### Available data:
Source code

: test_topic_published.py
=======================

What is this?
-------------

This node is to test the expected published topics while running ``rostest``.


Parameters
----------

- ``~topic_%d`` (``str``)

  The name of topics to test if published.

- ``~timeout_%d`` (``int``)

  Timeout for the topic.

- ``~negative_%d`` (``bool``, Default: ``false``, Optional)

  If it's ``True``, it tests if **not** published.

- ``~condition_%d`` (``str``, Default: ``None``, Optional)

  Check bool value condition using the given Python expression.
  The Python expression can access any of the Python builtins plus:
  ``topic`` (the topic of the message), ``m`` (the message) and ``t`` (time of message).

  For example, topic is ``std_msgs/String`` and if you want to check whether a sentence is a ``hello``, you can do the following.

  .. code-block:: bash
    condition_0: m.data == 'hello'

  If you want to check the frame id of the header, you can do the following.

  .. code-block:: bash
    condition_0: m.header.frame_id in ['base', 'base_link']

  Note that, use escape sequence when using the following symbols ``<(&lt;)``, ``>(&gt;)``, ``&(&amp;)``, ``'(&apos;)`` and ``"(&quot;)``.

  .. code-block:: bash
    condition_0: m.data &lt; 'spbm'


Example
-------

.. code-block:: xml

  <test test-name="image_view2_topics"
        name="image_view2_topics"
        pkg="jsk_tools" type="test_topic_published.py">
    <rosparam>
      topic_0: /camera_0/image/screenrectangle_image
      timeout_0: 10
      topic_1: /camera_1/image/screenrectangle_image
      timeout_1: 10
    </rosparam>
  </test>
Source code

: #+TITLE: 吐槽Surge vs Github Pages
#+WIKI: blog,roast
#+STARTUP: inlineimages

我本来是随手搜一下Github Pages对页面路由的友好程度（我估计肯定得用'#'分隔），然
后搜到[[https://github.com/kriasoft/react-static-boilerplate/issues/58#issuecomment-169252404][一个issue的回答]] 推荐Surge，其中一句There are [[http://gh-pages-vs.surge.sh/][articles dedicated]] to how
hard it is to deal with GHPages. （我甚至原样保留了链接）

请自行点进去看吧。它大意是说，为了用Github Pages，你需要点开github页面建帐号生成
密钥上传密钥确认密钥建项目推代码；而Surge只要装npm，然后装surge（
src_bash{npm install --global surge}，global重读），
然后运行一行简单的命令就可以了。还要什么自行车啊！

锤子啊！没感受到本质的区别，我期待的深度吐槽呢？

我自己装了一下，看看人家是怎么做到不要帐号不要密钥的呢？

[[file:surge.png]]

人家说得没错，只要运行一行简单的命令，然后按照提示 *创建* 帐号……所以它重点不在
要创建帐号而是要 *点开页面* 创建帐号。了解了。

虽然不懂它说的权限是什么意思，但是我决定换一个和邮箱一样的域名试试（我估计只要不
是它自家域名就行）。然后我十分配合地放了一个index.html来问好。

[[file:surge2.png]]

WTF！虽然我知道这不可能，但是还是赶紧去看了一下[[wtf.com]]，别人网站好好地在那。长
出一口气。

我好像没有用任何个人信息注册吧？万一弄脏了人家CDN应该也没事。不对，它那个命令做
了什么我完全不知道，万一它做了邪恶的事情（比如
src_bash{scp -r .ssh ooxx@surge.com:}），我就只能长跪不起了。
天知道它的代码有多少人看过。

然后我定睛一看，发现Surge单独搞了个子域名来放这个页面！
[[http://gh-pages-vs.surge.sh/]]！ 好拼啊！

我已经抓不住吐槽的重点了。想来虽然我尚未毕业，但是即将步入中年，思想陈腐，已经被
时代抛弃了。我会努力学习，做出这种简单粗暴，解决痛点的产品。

### What is being asked:
Only the lines from the beginning of the data above through the line containing "Timeout for the topic." should be repeated, exactly as they appear.

### Finished task:
Source code

: test_topic_published.py
=======================

What is this?
-------------

This node is to test the expected published topics while running ``rostest``.


Parameters
----------

- ``~topic_%d`` (``str``)

  The name of topics to test if published.

- ``~timeout_%d`` (``int``)

  Timeout for the topic.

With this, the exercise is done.